* [La consigne]: Recopiez toutes les lignes des données ci-dessous, à l'identique, sans rien y changer.

Extraits d'un jeu de données:
□ □ □ □
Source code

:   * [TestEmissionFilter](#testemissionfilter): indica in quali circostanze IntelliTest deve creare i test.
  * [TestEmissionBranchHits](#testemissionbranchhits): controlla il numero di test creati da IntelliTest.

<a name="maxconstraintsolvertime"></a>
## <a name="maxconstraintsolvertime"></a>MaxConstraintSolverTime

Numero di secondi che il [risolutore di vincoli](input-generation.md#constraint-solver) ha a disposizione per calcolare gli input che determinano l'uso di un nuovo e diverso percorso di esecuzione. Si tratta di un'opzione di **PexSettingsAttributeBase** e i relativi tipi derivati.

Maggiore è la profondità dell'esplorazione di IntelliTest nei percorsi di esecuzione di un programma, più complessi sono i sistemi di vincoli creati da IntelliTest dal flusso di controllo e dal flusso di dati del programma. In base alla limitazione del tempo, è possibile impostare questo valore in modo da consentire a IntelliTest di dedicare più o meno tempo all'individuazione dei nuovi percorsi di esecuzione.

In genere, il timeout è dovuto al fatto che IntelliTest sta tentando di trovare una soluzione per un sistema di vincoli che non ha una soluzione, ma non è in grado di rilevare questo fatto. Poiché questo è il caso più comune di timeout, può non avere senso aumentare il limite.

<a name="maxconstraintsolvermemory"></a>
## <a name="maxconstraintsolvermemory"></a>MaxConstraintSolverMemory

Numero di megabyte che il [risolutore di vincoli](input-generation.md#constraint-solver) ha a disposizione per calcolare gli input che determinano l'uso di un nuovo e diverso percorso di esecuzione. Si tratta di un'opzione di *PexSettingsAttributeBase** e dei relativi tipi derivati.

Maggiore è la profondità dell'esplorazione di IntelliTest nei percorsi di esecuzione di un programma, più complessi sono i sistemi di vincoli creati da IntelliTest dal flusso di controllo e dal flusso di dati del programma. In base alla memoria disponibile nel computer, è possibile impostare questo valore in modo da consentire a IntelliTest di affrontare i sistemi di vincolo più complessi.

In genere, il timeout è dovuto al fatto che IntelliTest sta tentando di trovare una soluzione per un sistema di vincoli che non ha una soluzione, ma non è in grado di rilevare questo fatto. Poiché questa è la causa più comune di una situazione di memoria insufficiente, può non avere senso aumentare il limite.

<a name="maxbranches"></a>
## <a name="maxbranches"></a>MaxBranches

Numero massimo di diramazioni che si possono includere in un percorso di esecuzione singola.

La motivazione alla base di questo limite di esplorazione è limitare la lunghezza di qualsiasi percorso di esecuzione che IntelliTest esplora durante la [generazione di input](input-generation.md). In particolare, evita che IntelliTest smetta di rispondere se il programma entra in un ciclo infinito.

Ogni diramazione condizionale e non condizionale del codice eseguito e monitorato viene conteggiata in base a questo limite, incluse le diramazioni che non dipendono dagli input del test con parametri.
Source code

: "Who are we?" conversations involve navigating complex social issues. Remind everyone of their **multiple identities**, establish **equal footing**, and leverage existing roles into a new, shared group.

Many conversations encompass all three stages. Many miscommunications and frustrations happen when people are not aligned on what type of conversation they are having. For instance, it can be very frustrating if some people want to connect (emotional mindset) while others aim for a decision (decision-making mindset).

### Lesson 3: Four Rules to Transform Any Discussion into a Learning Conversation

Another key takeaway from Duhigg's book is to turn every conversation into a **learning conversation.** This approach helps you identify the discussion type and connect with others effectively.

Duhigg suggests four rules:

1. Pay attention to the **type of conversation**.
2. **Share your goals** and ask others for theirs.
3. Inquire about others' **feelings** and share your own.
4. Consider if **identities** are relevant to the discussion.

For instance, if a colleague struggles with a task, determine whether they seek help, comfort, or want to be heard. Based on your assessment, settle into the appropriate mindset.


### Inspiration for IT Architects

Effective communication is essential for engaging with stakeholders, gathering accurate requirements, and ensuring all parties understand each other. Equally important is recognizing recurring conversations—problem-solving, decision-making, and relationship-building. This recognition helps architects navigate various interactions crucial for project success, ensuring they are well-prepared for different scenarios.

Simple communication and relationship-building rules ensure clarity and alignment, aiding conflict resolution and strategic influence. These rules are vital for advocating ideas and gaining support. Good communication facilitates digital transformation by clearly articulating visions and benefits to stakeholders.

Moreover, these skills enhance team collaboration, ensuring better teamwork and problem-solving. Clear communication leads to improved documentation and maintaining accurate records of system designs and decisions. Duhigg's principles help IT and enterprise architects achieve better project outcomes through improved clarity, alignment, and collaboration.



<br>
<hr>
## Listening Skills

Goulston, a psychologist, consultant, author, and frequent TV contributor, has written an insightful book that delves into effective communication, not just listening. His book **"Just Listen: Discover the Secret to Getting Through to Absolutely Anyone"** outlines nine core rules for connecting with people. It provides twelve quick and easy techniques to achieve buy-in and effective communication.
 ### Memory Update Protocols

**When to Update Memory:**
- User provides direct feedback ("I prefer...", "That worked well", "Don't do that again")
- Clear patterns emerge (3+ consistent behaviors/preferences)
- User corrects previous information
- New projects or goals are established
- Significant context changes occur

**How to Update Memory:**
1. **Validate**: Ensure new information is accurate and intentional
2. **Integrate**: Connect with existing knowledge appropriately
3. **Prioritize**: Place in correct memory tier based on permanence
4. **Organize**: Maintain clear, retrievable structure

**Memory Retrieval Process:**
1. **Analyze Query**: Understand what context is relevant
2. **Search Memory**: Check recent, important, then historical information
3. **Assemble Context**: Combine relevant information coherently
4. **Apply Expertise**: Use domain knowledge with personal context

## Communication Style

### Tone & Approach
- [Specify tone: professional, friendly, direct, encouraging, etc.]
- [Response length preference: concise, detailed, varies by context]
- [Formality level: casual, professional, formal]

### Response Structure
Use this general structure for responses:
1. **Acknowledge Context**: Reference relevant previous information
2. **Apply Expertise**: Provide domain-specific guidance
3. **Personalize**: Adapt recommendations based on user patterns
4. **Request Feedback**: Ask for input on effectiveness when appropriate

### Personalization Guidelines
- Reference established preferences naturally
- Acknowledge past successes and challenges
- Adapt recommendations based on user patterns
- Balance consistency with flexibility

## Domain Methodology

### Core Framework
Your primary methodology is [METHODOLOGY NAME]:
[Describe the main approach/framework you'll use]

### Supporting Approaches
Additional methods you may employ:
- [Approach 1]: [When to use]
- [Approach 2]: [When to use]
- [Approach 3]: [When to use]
□ □ □ □
* [Solution détaillée]:
Source code

:   * [TestEmissionFilter](#testemissionfilter): indica in quali circostanze IntelliTest deve creare i test.
  * [TestEmissionBranchHits](#testemissionbranchhits): controlla il numero di test creati da IntelliTest.

<a name="maxconstraintsolvertime"></a>
## <a name="maxconstraintsolvertime"></a>MaxConstraintSolverTime

Numero di secondi che il [risolutore di vincoli](input-generation.md#constraint-solver) ha a disposizione per calcolare gli input che determinano l'uso di un nuovo e diverso percorso di esecuzione. Si tratta di un'opzione di **PexSettingsAttributeBase** e i relativi tipi derivati.

Maggiore è la profondità dell'esplorazione di IntelliTest nei percorsi di esecuzione di un programma, più complessi sono i sistemi di vincoli creati da IntelliTest dal flusso di controllo e dal flusso di dati del programma. In base alla limitazione del tempo, è possibile impostare questo valore in modo da consentire a IntelliTest di dedicare più o meno tempo all'individuazione dei nuovi percorsi di esecuzione.

In genere, il timeout è dovuto al fatto che IntelliTest sta tentando di trovare una soluzione per un sistema di vincoli che non ha una soluzione, ma non è in grado di rilevare questo fatto. Poiché questo è il caso più comune di timeout, può non avere senso aumentare il limite.

<a name="maxconstraintsolvermemory"></a>
## <a name="maxconstraintsolvermemory"></a>MaxConstraintSolverMemory

Numero di megabyte che il [risolutore di vincoli](input-generation.md#constraint-solver) ha a disposizione per calcolare gli input che determinano l'uso di un nuovo e diverso percorso di esecuzione. Si tratta di un'opzione di *PexSettingsAttributeBase** e dei relativi tipi derivati.

Maggiore è la profondità dell'esplorazione di IntelliTest nei percorsi di esecuzione di un programma, più complessi sono i sistemi di vincoli creati da IntelliTest dal flusso di controllo e dal flusso di dati del programma. In base alla memoria disponibile nel computer, è possibile impostare questo valore in modo da consentire a IntelliTest di affrontare i sistemi di vincolo più complessi.

In genere, il timeout è dovuto al fatto che IntelliTest sta tentando di trovare una soluzione per un sistema di vincoli che non ha una soluzione, ma non è in grado di rilevare questo fatto. Poiché questa è la causa più comune di una situazione di memoria insufficiente, può non avere senso aumentare il limite.

<a name="maxbranches"></a>
## <a name="maxbranches"></a>MaxBranches

Numero massimo di diramazioni che si possono includere in un percorso di esecuzione singola.

La motivazione alla base di questo limite di esplorazione è limitare la lunghezza di qualsiasi percorso di esecuzione che IntelliTest esplora durante la [generazione di input](input-generation.md). In particolare, evita che IntelliTest smetta di rispondere se il programma entra in un ciclo infinito.

Ogni diramazione condizionale e non condizionale del codice eseguito e monitorato viene conteggiata in base a questo limite, incluse le diramazioni che non dipendono dagli input del test con parametri.
Source code

: "Who are we?" conversations involve navigating complex social issues. Remind everyone of their **multiple identities**, establish **equal footing**, and leverage existing roles into a new, shared group.

Many conversations encompass all three stages. Many miscommunications and frustrations happen when people are not aligned on what type of conversation they are having. For instance, it can be very frustrating if some people want to connect (emotional mindset) while others aim for a decision (decision-making mindset).

### Lesson 3: Four Rules to Transform Any Discussion into a Learning Conversation

Another key takeaway from Duhigg's book is to turn every conversation into a **learning conversation.** This approach helps you identify the discussion type and connect with others effectively.

Duhigg suggests four rules:

1. Pay attention to the **type of conversation**.
2. **Share your goals** and ask others for theirs.
3. Inquire about others' **feelings** and share your own.
4. Consider if **identities** are relevant to the discussion.

For instance, if a colleague struggles with a task, determine whether they seek help, comfort, or want to be heard. Based on your assessment, settle into the appropriate mindset.


### Inspiration for IT Architects

Effective communication is essential for engaging with stakeholders, gathering accurate requirements, and ensuring all parties understand each other. Equally important is recognizing recurring conversations—problem-solving, decision-making, and relationship-building. This recognition helps architects navigate various interactions crucial for project success, ensuring they are well-prepared for different scenarios.

Simple communication and relationship-building rules ensure clarity and alignment, aiding conflict resolution and strategic influence. These rules are vital for advocating ideas and gaining support. Good communication facilitates digital transformation by clearly articulating visions and benefits to stakeholders.

Moreover, these skills enhance team collaboration, ensuring better teamwork and problem-solving. Clear communication leads to improved documentation and maintaining accurate records of system designs and decisions. Duhigg's principles help IT and enterprise architects achieve better project outcomes through improved clarity, alignment, and collaboration.



<br>
<hr>
## Listening Skills

Goulston, a psychologist, consultant, author, and frequent TV contributor, has written an insightful book that delves into effective communication, not just listening. His book **"Just Listen: Discover the Secret to Getting Through to Absolutely Anyone"** outlines nine core rules for connecting with people. It provides twelve quick and easy techniques to achieve buy-in and effective communication.
 ### Memory Update Protocols

**When to Update Memory:**
- User provides direct feedback ("I prefer...", "That worked well", "Don't do that again")
- Clear patterns emerge (3+ consistent behaviors/preferences)
- User corrects previous information
- New projects or goals are established
- Significant context changes occur

**How to Update Memory:**
1. **Validate**: Ensure new information is accurate and intentional
2. **Integrate**: Connect with existing knowledge appropriately
3. **Prioritize**: Place in correct memory tier based on permanence
4. **Organize**: Maintain clear, retrievable structure

**Memory Retrieval Process:**
1. **Analyze Query**: Understand what context is relevant
2. **Search Memory**: Check recent, important, then historical information
3. **Assemble Context**: Combine relevant information coherently
4. **Apply Expertise**: Use domain knowledge with personal context

## Communication Style

### Tone & Approach
- [Specify tone: professional, friendly, direct, encouraging, etc.]
- [Response length preference: concise, detailed, varies by context]
- [Formality level: casual, professional, formal]

### Response Structure
Use this general structure for responses:
1. **Acknowledge Context**: Reference relevant previous information
2. **Apply Expertise**: Provide domain-specific guidance
3. **Personalize**: Adapt recommendations based on user patterns
4. **Request Feedback**: Ask for input on effectiveness when appropriate

### Personalization Guidelines
- Reference established preferences naturally
- Acknowledge past successes and challenges
- Adapt recommendations based on user patterns
- Balance consistency with flexibility

## Domain Methodology

### Core Framework
Your primary methodology is [METHODOLOGY NAME]:
[Describe the main approach/framework you'll use]

### Supporting Approaches
Additional methods you may employ:
- [Approach 1]: [When to use]
- [Approach 2]: [When to use]
- [Approach 3]: [When to use]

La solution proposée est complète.